Passage given:
========================================================================

# removing rust on needles



## euvid

Saw this on another chat room and thought I would share.
Using around 5 regular tea bags in a cup of water, make a very strong brew. Remove bags and soak needles in it for a few hours. It will remove the rust. If the rust is very deep in the metal you may find you have to replace those needles. THe Tannic acid does the work. RInse and wipe and dry.


----------



## susieknitter

euvid said:


> Saw this on another chat room and thought I would share.
> Using around 5 regular tea bags in a cup of water, make a very strong brew. Remove bags and soak needles in it for a few hours. It will remove the rust. If the rust is very deep in the metal you may find you have to replace those needles. THe Tannic acid does the work. RInse and wipe and dry.


Hi Euvid, Happy Christmas and thanks for the tip.


----------



## euvid

A Happy Christmas to you and all the lovely people in this group.


----------



## Moira Palmer

Thanks for that tip.
My husband uses neat vinegar to remove rust. It's quite strong so be careful not to soak needles for too long.
Christmas cheers Euvid and other fellow knitters. Moira


----------



## Weegie

What a wonderful tip! Thanks Euvid. Merry Christmas to all!
It's 5:15 pm here and it just started snowing....perfect timing. The ONLY time I like to see snow!!


----------



## KateWood

Thanks for the tip Euvid


----------



## knitwitch36

thank you for the tip.happy Christmas and a merry new year


----------



## laceandbits

Petrol (gas to you in the US), plus some sewing machine oil, plus a small amount of fine sand if the needles are very rusty. It it all in an old screw top jar so it's about third to half full, add the needles and screw the top on tight. 

Shake well until clean and both rust and residues of old oil and yarn will clean off, (leave to stand for the sand to settle if used) then the needles are not only clean but also protected against future rusting. If the petrol/oil mix is very dirty, repeat with a fresh, sand free jar full.

========================================================================

Given request A:
In the needle-rust thread, quote the passage that begins at the words "## knitwitch36" and stops after the words "top on tight.".
Given request B:
According to the needle-rust thread, how many tea bags go into a cup of water to make the brew for soaking the needles?

========================================================================

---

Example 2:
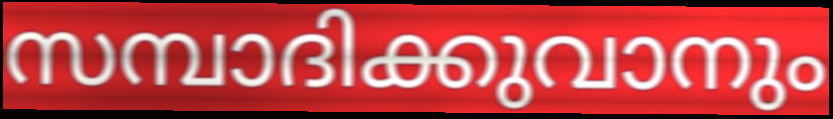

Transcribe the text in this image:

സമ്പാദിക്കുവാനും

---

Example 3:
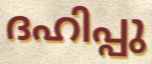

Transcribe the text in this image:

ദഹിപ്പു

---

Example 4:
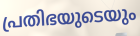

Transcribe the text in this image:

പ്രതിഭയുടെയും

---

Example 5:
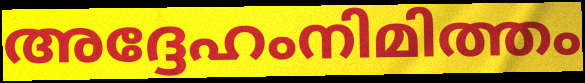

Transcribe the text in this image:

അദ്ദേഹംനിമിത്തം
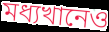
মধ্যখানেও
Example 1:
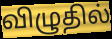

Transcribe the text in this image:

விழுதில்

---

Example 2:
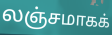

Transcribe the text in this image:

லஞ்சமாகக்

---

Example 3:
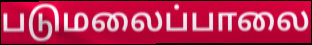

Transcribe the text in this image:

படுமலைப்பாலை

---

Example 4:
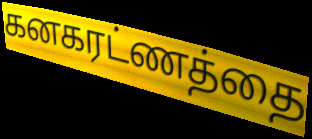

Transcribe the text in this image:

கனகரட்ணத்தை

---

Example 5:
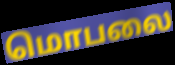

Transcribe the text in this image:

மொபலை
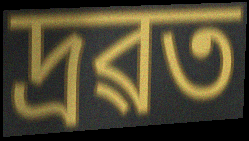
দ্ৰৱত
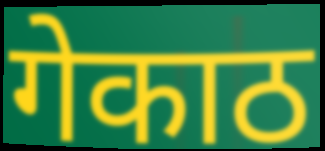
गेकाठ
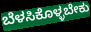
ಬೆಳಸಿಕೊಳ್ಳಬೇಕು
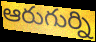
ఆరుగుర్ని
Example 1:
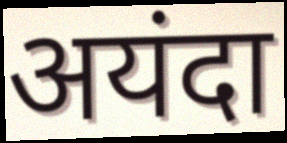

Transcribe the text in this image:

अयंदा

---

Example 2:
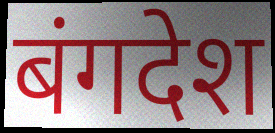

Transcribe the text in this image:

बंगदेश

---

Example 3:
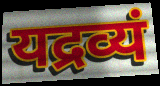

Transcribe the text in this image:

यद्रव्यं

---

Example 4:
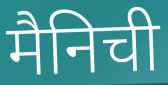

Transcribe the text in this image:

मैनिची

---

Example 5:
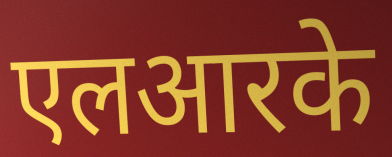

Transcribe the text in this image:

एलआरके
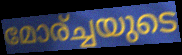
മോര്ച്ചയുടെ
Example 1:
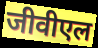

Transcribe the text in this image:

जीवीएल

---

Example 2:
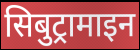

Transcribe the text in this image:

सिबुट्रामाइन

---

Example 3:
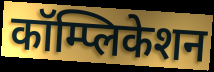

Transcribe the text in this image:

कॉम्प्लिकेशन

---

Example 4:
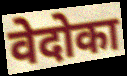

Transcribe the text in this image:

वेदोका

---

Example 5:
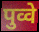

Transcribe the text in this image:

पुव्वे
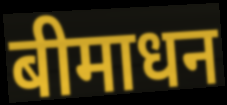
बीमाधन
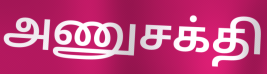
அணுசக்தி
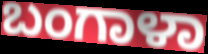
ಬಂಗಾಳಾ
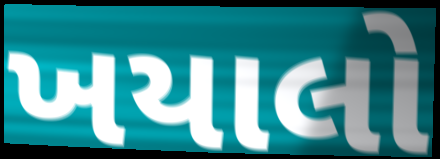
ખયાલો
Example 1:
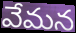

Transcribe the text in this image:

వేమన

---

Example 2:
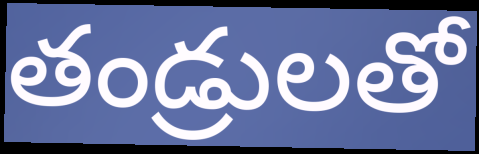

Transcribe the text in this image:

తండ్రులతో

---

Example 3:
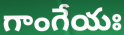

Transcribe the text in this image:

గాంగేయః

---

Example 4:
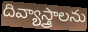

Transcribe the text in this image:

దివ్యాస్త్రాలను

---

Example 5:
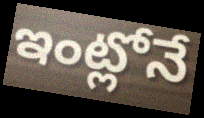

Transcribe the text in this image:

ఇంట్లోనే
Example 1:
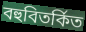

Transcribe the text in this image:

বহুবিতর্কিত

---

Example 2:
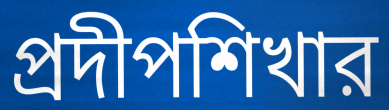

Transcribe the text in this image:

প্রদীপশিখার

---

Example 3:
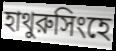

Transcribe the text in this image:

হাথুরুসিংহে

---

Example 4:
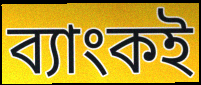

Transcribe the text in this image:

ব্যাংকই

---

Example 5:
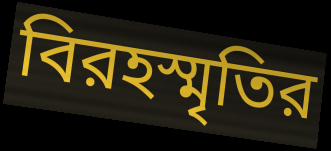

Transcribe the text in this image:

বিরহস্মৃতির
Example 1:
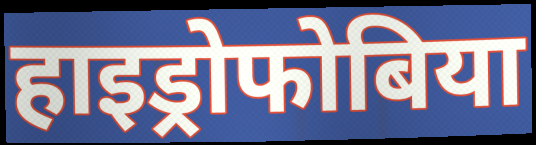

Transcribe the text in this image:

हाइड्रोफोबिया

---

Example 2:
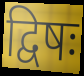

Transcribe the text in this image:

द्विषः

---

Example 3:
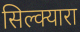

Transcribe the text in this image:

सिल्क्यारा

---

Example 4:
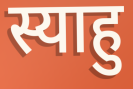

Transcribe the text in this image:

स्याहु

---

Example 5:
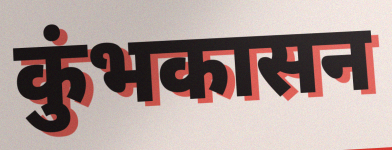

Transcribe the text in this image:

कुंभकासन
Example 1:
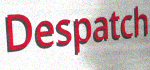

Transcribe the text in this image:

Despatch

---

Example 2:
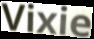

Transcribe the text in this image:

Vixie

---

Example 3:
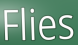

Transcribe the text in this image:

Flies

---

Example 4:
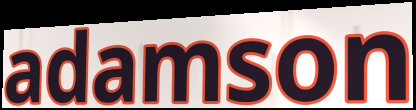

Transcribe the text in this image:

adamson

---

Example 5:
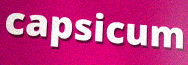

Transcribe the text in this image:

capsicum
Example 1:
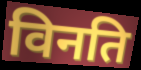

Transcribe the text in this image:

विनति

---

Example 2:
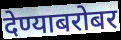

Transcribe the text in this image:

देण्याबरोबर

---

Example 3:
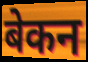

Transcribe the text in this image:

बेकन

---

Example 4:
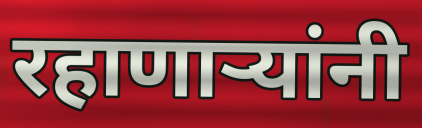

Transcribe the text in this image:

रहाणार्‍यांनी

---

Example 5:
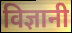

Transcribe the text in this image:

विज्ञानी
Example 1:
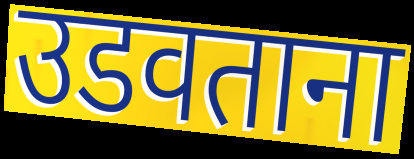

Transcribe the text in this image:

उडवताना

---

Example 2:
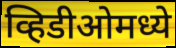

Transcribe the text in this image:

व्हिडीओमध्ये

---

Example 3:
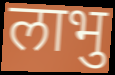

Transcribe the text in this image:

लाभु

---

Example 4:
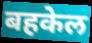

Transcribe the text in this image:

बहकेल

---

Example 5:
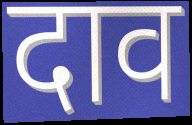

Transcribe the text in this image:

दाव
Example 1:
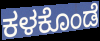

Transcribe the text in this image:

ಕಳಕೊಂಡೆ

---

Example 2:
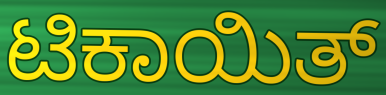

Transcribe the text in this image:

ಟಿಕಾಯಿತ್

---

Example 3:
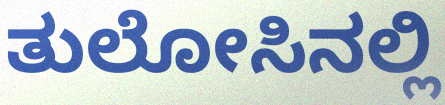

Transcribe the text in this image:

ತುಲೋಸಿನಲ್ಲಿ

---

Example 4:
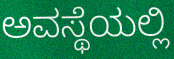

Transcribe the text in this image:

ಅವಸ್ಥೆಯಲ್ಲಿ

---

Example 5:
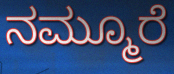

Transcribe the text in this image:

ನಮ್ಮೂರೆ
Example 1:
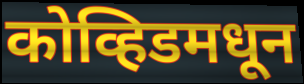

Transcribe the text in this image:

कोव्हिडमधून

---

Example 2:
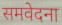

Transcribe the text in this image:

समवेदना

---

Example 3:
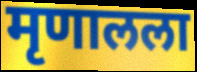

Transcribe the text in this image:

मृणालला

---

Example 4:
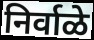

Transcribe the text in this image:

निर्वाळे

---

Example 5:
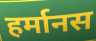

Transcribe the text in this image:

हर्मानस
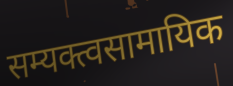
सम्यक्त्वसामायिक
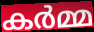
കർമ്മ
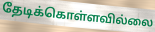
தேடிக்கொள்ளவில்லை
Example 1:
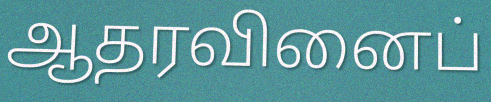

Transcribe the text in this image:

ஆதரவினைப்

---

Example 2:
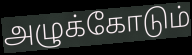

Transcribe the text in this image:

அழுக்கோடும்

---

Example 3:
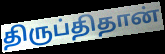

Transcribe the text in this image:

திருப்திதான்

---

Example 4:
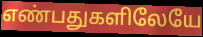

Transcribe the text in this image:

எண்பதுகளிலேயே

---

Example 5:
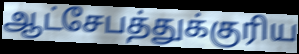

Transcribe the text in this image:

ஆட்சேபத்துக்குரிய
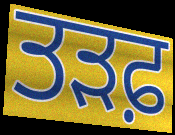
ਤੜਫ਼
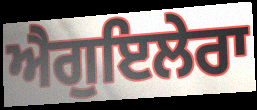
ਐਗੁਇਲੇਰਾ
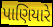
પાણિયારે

========================================================================

Exercise output A:
## knitwitch36

thank you for the tip.happy Christmas and a merry new year


----------



## laceandbits

Petrol (gas to you in the US), plus some sewing machine oil, plus a small amount of fine sand if the needles are very rusty. It it all in an old screw top jar so it's about third to half full, add the needles and screw the top on tight.

Exercise output B:
Around 5 regular tea bags.